Броше пришел первым и уважительно поклонился Мадлен. Потом появилась Леонс, стремительная и свежая, – я вам нужна?
– Мадемуазель Пикар, вот господин Броше, он бухгалтер и…
Жубер замолчал, удивленный видом своего сотрудника, – лицо у того обычно было красноватым, но сейчас стало бордовым, пылающим, еще чуть-чуть, и он взорвется. Он смотрел на Леонс, как заяц, выхваченный фарами машины. Она и правда была хороша в костюме из джерси с V-образным вырезом, с приколотым к лацкану большим цветком и в маленькой круглой шляпке… Леонс сложила руки на коленях, повернулась к Броше, склонила голову и приоткрыла рот в немом вопросе – большего, чтобы бухгалтер растерялся, не было и нужно.
Жубер прокашлялся.
– …и я попросил присутствующего здесь господина Броше проверить траты дома Перикуров.
Леонс побледнела, заволновалась и в волнении быстро заморгала. Мадлен вздрогнула:
– Но, Гюстав, я полностью доверяю Леонс и…
– Именно, дорогая Мадлен, и я сомневаюсь, что ваше доверие оправдывают.
Броше должен был начать читать свои бухгалтерские записи, но папка упала на пол, счета и квитанции рассыпались. Пока он на четвереньках собирал бумаги у ног молодой женщины, Леонс смотрела на Мадлен, Жубер смотрел на Леонс, и в комнате царила тягостная и неловкая тишина.
– Вот, – сказал наконец Броше. – Вот счета, тут авансы, чеки…
– Приступайте к главному, Броше, мы же не будем сидеть тут целый день!
Бухгалтер начал читать глухим, несчастным и едва слышным голосом.
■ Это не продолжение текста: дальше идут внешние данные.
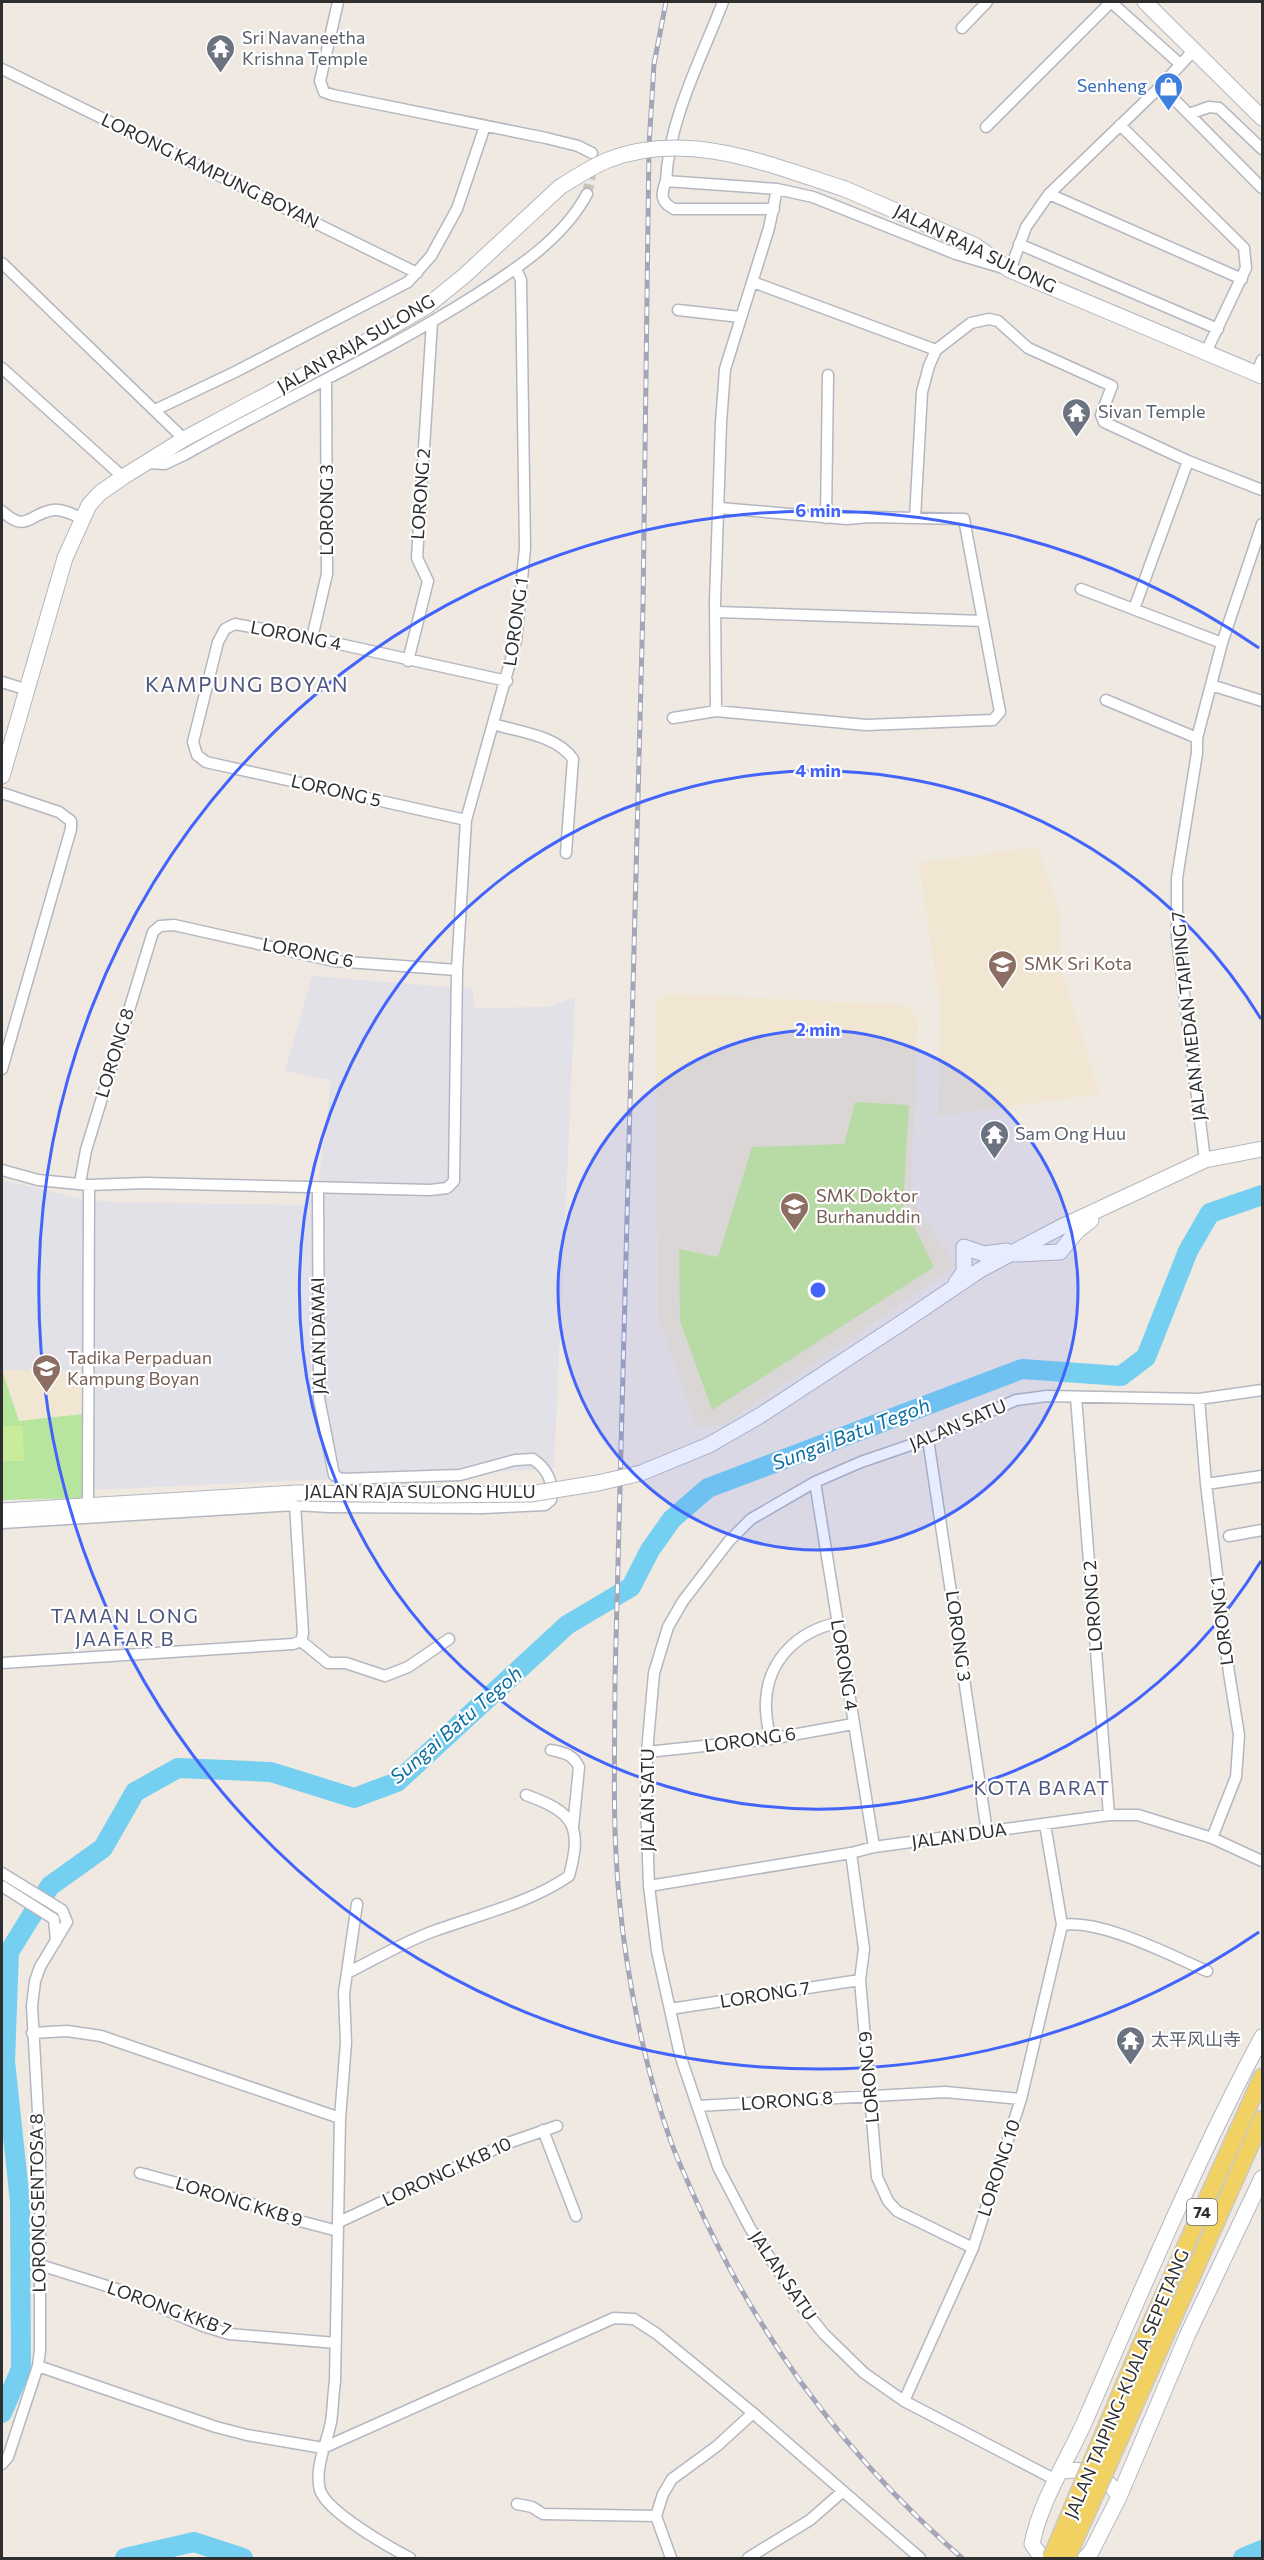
<svg xmlns="http://www.w3.org/2000/svg" width="1264" height="2560" font-family="Commissioner,'Noto Sans SC',sans-serif">
<style>
.industrial{fill:#e3e1e8}
.education{fill:#f0e6d1}
.green{fill:#b6e59e}
.pitch{fill:#c9ec9a}
.lines{fill:none;stroke-linecap:round;stroke-linejoin:round}
.river{stroke:#75cff0;stroke-width:20}
.street-tunnel{stroke:#c8c4bd;stroke-width:10;stroke-dasharray:10 5;stroke-linecap:butt}
.street-casing{stroke:#b4b7c1;stroke-width:13}
.secondary-casing{stroke:#b4b7c1;stroke-width:17}
.primary-casing{stroke:#c9c9c9;stroke-width:19}
.street{stroke:#fff;stroke-width:10}
.secondary{stroke:#fff;stroke-width:15}
.primary{stroke:#f2d163;stroke-width:16}
.rail-casing{stroke:#a3a6b8;stroke-width:5}
.rail{stroke:#fff;stroke-width:3;stroke-dasharray:9;stroke-linecap:butt}
.secondary-bridge-casing{stroke:#b4b7c1;stroke-width:17;stroke-linecap:butt}
.primary-bridge-casing{stroke:#c9c9c9;stroke-width:19;stroke-linecap:butt}
.secondary-bridge{stroke:#fff;stroke-width:15}
.primary-bridge{stroke:#f2d163;stroke-width:16}
.ring{fill:none;stroke:#4264fb;stroke-width:3}
.labels{text-anchor:middle;stroke-width:4.5;stroke-linejoin:round;paint-order:stroke}
.shield{fill:#fff;stroke:#6d6d6d;stroke-width:1.5}
.shield-label{font-size:16px;font-weight:bold;fill:#2e2e2e}
.worship-label{font-size:18px;fill:#5b616d;stroke:#fff;text-anchor:start}
.shop-label{font-size:18px;fill:#366cbe;stroke:#fff;text-anchor:end}
.street-label{font-size:18px;fill:#2e2e2e;stroke:#fff}
.education-label{font-size:18px;fill:#785e54;stroke:#fff;text-anchor:start}
.water-label{font-size:20px;font-style:italic;fill:#0d6fa3;stroke:#fff}
.neighbourhood-label{font-size:20px;letter-spacing:1.5px;fill:#4d5680;stroke:#fff}
.quarter-label{font-size:21px;letter-spacing:1.5px;fill:#4d5680;stroke:#fff}
.centre{fill:#4264fb;stroke:#fff;stroke-width:3}
.ring-label{font-size:18px;text-anchor:middle;font-weight:bold;fill:#4264fb;stroke:#fff;stroke-width:4.5;stroke-linejoin:round;paint-order:stroke}
</style>
<rect width="100%" height="100%" fill="#efe9e1"/>
<!-- industrial -->
<path class="industrial" d="M312,976L473,989L474,1008L548,1007L575,997L554,1469L89,1490V1372L2,1370V1180L83,1199L112,1202L304,1205L318,1188L331,1080L285,1071Z"/>
<!-- education -->
<path class="education" d="M1037,847L1059,912L1063,976L1100,1094L938,1116L940,1004L919,863Z
M671,994L907,1005L918,1019L911,1198L956,1266L723,1425L697,1427L658,1317L656,1001Z
M2,1370L83,1372V1414L19,1421Z"/>
<!-- green -->
<path class="green" d="M2,1370L19,1421L83,1414L82,1498L2,1500Z"/>
<!-- pitch -->
<path class="pitch" d="M855,1102L909,1105L903,1204L934,1267L712,1410L680,1321L679,1249L718,1257L752,1147L844,1144Z
M2,1426H23L24,1461H2Z"/>
<g class="lines">
<!-- river -->
<path class="river" d="M2,2413L21,2369L20,2202L5,2061L9,1952L50,1886L103,1848L135,1792L178,1768L271,1772L354,1798L397,1782L567,1625L631,1587L650,1550L672,1519L708,1488L1022,1369L1121,1376L1146,1357L1188,1251L1210,1213L1262,1195
M125,2558L194,2542L243,2558
M1243,2558L1262,2550"/>
<!-- street-tunnel -->
<path class="street-tunnel" d="M587,194L593,165"/>
<defs>
<path id="street" d="M338,2L320,81L324,92L333,95L546,138L578,146L592,153
M723,2C701,59 669,119 666,181L777,189L813,197L956,254L1010,270L1026,227L1049,194L1161,86L1194,50
M962,28L987,2
M2,69L417,273
M1161,86L1262,188
M1189,114L1209,107L1219,108L1262,149
M1120,125L1244,248L1246,268L1206,352
M986,127L1111,2L1180,64
M666,181C661,194 660,202 674,209H774
M1049,194L1242,279
M1019,244L1218,329
M2,263L184,439
M753,282L936,350
M678,310L740,317
M2,368L123,477
M1256,374L1262,360
M155,410L235,372L408,282L431,256L457,209L485,126
M147,463L165,464L186,454C281,400 381,355 474,296C516,269 563,239 587,194
M2,511C27,534 28,514 53,510C63,509 72,514 81,518
M826,518L828,375
M915,518L922,392L929,366L936,350L971,323L989,319L998,321L1028,348L1112,386L1101,415L1104,422L1188,461L1262,490
M1081,589L1222,643
M1134,609L1188,461
M716,612L983,621
M312,638L327,574L326,380
M408,661L428,581L417,558L432,322
M2,682L28,690
M1211,685L1262,701
M1106,700L1197,738
M716,711L715,602L721,423L725,369L769,228L777,189
M673,718L716,711L866,725L993,720L1000,712L964,519L869,517L847,519L720,508
M493,724C519,732 556,735 573,759L566,853
M2,793L59,812L71,821V829L2,1069
M466,820L206,762L197,755L193,742L218,642L225,629L235,624L312,638L507,681
M1205,1160L1177,938V878L1197,753V738L1222,643L1262,524
M2,1170L38,1180L89,1185L145,1183L430,1190L447,1188L454,1181L457,970L466,820L516,641L525,548L521,280L516,269
M80,1183L86,1150L153,932L160,926L174,925L334,961L457,970
M1076,1397L1109,1815
M1199,1399L1206,1484L1229,1673L1239,1735L1236,1777L1212,1838
M928,1439L987,1832
M815,1482L874,1847
M1206,1484L1262,1476
M88,1505L89,1185
M2,1523L295,1505L329,1507L483,1508L545,1505L551,1500C554,1481 547,1469 533,1459L515,1460L460,1475L341,1479L334,1475L319,1398L318,1188
M1229,1536L1262,1530
M301,1641L328,1663H346L385,1676L408,1667L449,1639
M2,1663L293,1644L301,1641L303,1633L295,1505
M770,1739C768,1727 765,1713 766,1701C768,1660 798,1631 837,1623
M551,1750C564,1753 573,1754 579,1767L573,1827
M647,1752L770,1739L853,1724
M851,1853L864,1949L860,1980L877,2177L888,2201L897,2211L973,2248
M2,1873L62,1910L67,1922L40,1967L35,1981L32,2006L40,2148V2350L38,2366L8,2457L2,2464
M2,1886L54,1919L56,1941
M649,1886L851,1853L874,1847L1109,1815H1138L1212,1838L1262,1861
M357,1904L344,1993L346,2043L340,2118L335,2381C333,2395 333,2409 331,2422C327,2443 314,2468 320,2490C327,2512 389,2547 410,2558
M1062,1925C1102,1919 1169,1955 1207,1971
M347,1973C375,1959 404,1942 434,1931C478,1915 530,1903 569,1876C583,1825 573,1812 526,1795
M670,2009L860,1980
M32,2033L67,2031L101,2036L340,2118
M697,2106L945,2092L1021,2099
M543,2130L576,2216
M140,2173L247,2202L292,2219L338,2231
M339,2222L508,2143L557,2126
M40,2265L126,2292L203,2326L229,2334L336,2343
M38,2366L216,2427L247,2435L323,2448L614,2318L634,2319L657,2334L753,2413L920,2558
M904,2401L973,2248L1021,2099L1062,1925L1045,1824
M1056,2480L904,2401L864,2373L824,2334L803,2308L750,2228L718,2167L680,2055L657,1951L649,1886L646,1802L647,1752L654,1673L668,1627L683,1601L729,1541L751,1519L815,1482L861,1462L928,1439L1016,1400L1047,1396L1199,1399L1262,1390
M517,2504L532,2507L543,2514L656,2516
M671,2558L656,2516L663,2494L672,2479L717,2446L753,2413
M748,2558L810,2520L842,2492"/>
<path id="secondary" d="M1145,2L1262,118
M845,189L974,245L1010,270L1262,376
M2,776L65,558L89,505L100,493L123,477L184,439L364,343L427,306L464,276L560,187
M1015,1254L1060,1252L1077,1231L1091,1220
M956,1283L964,1272V1247L984,1254L1007,1251
M903,1322L980,1270L1059,1228L1205,1160L1262,1149
M2,1511L297,1493
M1061,2471C1085,2468 1107,2475 1119,2497
M1042,2558L1032,2544C1041,2498 1070,2457 1088,2414C1143,2287 1197,2159 1262,2037
M1085,2558L1091,2552L1119,2497L1187,2336L1262,2178"/>
<path id="primary" d="M1140,2347L1262,2077
M1157,2355L1262,2119"/>
</defs>
<!-- street casing -->
<use href="#street" class="street-casing"/>
<!-- secondary casing -->
<use href="#secondary" class="secondary-casing"/>
<!-- primary casing -->
<use href="#primary" class="primary-casing"/>
<!-- street -->
<use href="#street" class="street"/>
<!-- secondary -->
<use href="#secondary" class="secondary"/>
<!-- primary -->
<use href="#primary" class="primary"/>
<defs>
<path id="rail" d="M666,2L654,64L649,146L643,605L615,1679C615,1752 612,1824 619,1896C626,1975 645,2072 673,2147C679,2163 687,2180 694,2196C756,2335 847,2458 962,2558"/>
</defs>
<!-- rail casing -->
<use href="#rail" class="rail-casing"/>
<!-- rail -->
<use href="#rail" class="rail"/>
<defs>
<path id="secondary-bridge" d="M560,187C576,177 591,167 608,160C688,129 770,165 845,189
M297,1493L434,1495L530,1494L598,1483L641,1473L709,1445L761,1415L903,1322"/>
<path id="primary-bridge" d="M1051,2558L1140,2347
M1067,2558L1157,2355"/>
</defs>
<!-- secondary-bridge casing -->
<use href="#secondary-bridge" class="secondary-bridge-casing"/>
<!-- primary-bridge casing -->
<use href="#primary-bridge" class="primary-bridge-casing"/>
<!-- secondary-bridge -->
<use href="#secondary-bridge" class="secondary-bridge"/>
<!-- primary-bridge -->
<use href="#primary-bridge" class="primary-bridge"/>
</g>
<!-- distance rings -->
<circle cx="818" cy="1290" r="260" fill="#4264fb" fill-opacity=".12"/>
<g class="ring">
<circle cx="818" cy="1290" r="260"/>
<path d="M1261 1561A519 519 0 1 1 1261 1019"/>
<path d="M1259 1932A779 779 0 1 1 1259 648"/>
</g>
<!-- icons -->
<defs>
<symbol id="temple-pin" viewBox="-11 -11 22 30"><path d="M0 17L-7.5 6A9.5 9.5 0 1 1 7.5 6Z" fill="#6b7280" stroke="#fff"/><path d="M0-6L5-2H3V0L6.5 2.5H4V6H1.5V3h-3V6H-4V2.5H-6.5L-3 0V-2H-5Z" fill="#fff"/></symbol>
<symbol id="shop-pin" viewBox="-11 -11 22 30"><path d="M0 17L-7.5 6A9.5 9.5 0 1 1 7.5 6Z" fill="#3f7fe0" stroke="#fff"/><path d="M-5-2.5h2.3a2.7 3.5 0 0 1 5.4 0H5L5.5 6h-11ZM-1.5-2.5h3a1.5 2.3 0 0 0-3 0Z" fill="#fff"/></symbol>
<symbol id="school-pin" viewBox="-11 -11 22 30"><path d="M0 17L-7.5 6A9.5 9.5 0 1 1 7.5 6Z" fill="#8d6e63" stroke="#fff"/><path d="M0-5L7-2L0 1L-7-2ZM-4 1L0 2.5L4 1V4Q0 6-4 4Z" fill="#fff"/></symbol>
</defs>
<g fill-rule="evenodd">
<use href="#temple-pin" x="204" y="32" width="33" height="45"/>
<use href="#shop-pin" x="1152" y="70" width="33" height="45"/>
<use href="#temple-pin" x="1060" y="396" width="33" height="45"/>
<use href="#school-pin" x="986" y="948" width="33" height="45"/>
<use href="#temple-pin" x="978" y="1118" width="33" height="45"/>
<use href="#school-pin" x="778" y="1190" width="33" height="45"/>
<use href="#school-pin" x="30" y="1352" width="33" height="45"/>
<use href="#temple-pin" x="1114" y="2024" width="33" height="45"/>
</g>
<g class="labels">
<!-- shield labels -->
<rect class="shield" x="1187" y="2199" width="30" height="26" rx="4.5"/>
<g class="shield-label">
<text x="1202" y="2218">74</text>
</g>
<!-- worship labels -->
<g class="worship-label">
<text x="242" y="44">Sri Navaneetha<tspan x="242" dy="21">Krishna Temple</tspan></text>
<text x="1098" y="418">Sivan Temple</text>
<text x="1015" y="1140">Sam Ong Huu</text>
<text x="1151" y="2046">太平风山寺</text>
</g>
<!-- shop labels -->
<g class="shop-label">
<text x="1147" y="92">Senheng</text>
</g>
<!-- street labels -->
<g class="street-label">
<text transform="translate(210 171) rotate(26)" y="6">LORONG KAMPUNG BOYAN</text>
<text transform="translate(975 249) rotate(26)" y="6">JALAN RAJA SULONG</text>
<text transform="translate(356 344) rotate(-30)" y="6">JALAN RAJA SULONG</text>
<text transform="translate(421 494) rotate(-86)" y="6">LORONG 2</text>
<text transform="translate(327 510) rotate(-90)" y="6">LORONG 3</text>
<text transform="translate(516 622) rotate(-82)" y="6">LORONG 1</text>
<text transform="translate(296 636) rotate(11)" y="6">LORONG 4</text>
<text transform="translate(336 791) rotate(13)" y="6">LORONG 5</text>
<text transform="translate(308 953) rotate(11)" y="6">LORONG 6</text>
<text transform="translate(1189 1016) rotate(-96)" y="6">JALAN MEDAN TAIPING 7</text>
<text transform="translate(115 1053) rotate(-73)" y="6">LORONG 8</text>
<text transform="translate(319 1336) rotate(-91)" y="6">JALAN DAMAI</text>
<text transform="translate(958 1425) rotate(-23)" y="6">JALAN SATU</text>
<text x="420" y="1498">JALAN RAJA SULONG HULU</text>
<text transform="translate(1093 1606) rotate(-94)" y="6">LORONG 2</text>
<text transform="translate(1222 1621) rotate(-97)" y="6">LORONG 1</text>
<text transform="translate(958 1636) rotate(82)" y="6">LORONG 3</text>
<text transform="translate(844 1665) rotate(81)" y="6">LORONG 4</text>
<text transform="translate(750 1740) rotate(-8)" y="6">LORONG 6</text>
<text transform="translate(648 1800) rotate(-90)" y="6">JALAN SATU</text>
<text transform="translate(959 1836) rotate(-8)" y="6">JALAN DUA</text>
<text transform="translate(765 1995) rotate(-9)" y="6">LORONG 7</text>
<text transform="translate(869 2077) rotate(-95)" y="6">LORONG 9</text>
<text transform="translate(787 2101) rotate(-4)" y="6">LORONG 8</text>
<text transform="translate(999 2168) rotate(-72)" y="6">LORONG 10</text>
<text transform="translate(447 2172) rotate(-25)" y="6">LORONG KKB 10</text>
<text transform="translate(239 2202) rotate(17)" y="6">LORONG KKB 9</text>
<text transform="translate(38 2203) rotate(-91)" y="6">LORONG SENTOSA 8</text>
<text transform="translate(783 2276) rotate(56)" y="6">JALAN SATU</text>
<text transform="translate(169 2309) rotate(20)" y="6">LORONG KKB 7</text>
<text transform="translate(1127 2384) rotate(-67)" y="6">JALAN TAIPING-KUALA SEPETANG</text>
</g>
<!-- education labels -->
<g class="education-label">
<text x="1024" y="970">SMK Sri Kota</text>
<text x="816" y="1202">SMK Doktor<tspan x="816" dy="21">Burhanuddin</tspan></text>
<text x="67" y="1364">Tadika Perpaduan<tspan x="67" dy="21">Kampung Boyan</tspan></text>
</g>
<!-- water labels -->
<g class="water-label">
<text transform="translate(851 1434) rotate(-21)" y="7">Sungai Batu Tegoh</text>
<text transform="translate(456 1725) rotate(-41)" y="7">Sungai Batu Tegoh</text>
</g>
<!-- neighbourhood labels -->
<g class="neighbourhood-label">
<text x="125" y="1623">TAMAN LONG<tspan x="125" dy="23">JAAFAR B</tspan></text>
<text x="1042" y="1795">KOTA BARAT</text>
</g>
<!-- quarter labels -->
<g class="quarter-label">
<text x="247" y="692">KAMPUNG BOYAN</text>
</g>
</g>
<circle cx="818" cy="1290" r="9" class="centre"/>
<g class="ring-label">
<text x="818" y="517">6 min</text>
<text x="818" y="777">4 min</text>
<text x="818" y="1036">2 min</text>
</g>
<!-- border -->
<rect width="1264" height="2560" fill="none" stroke="#2e2e2e" stroke-width="6"/>
</svg>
Леонс регулярно просила у Жубера по приказу Мадлен денег и в обмен предоставляла нужные счета, которые Жубер небрежно брал и запихивал себе в карман. Все всегда сходилось до копейки. Сказать нечего. Только вот некоторые из них не отражали реальной покупки, или торговцы выписывали счет, который намного превосходил реальную цену. Квитанции, которые были у Жубера, относились к февралю прошлого года – мошенничество длилось целых полтора года.
Господин Броше с сожалением качал головой, ах, как жаль, если бы мадемуазель вверила ему работу по подделке счетов, цифры были бы гораздо более убедительными.
– Гюстав, – начала Мадлен, – это очень неприятно… Прошу вас…
Жубер не сдавал позиций.
– Доход с занавесок, ковров, обоев, краски, мебели, осветительных приборов, паркета, грузового лифта, коляски Поля… В какой-то момент это может ударить по карману, мадемуазель Пикар!
Вдруг Леонс резко повернулась.
– Вы знаете, сколько мне платят? – спросила она.
Сказав это, она посмотрела на Мадлен, которая с удивлением поняла, что никогда раньше не задавалась этим вопросом. Это она виновата, но времени вмешаться у нее не было.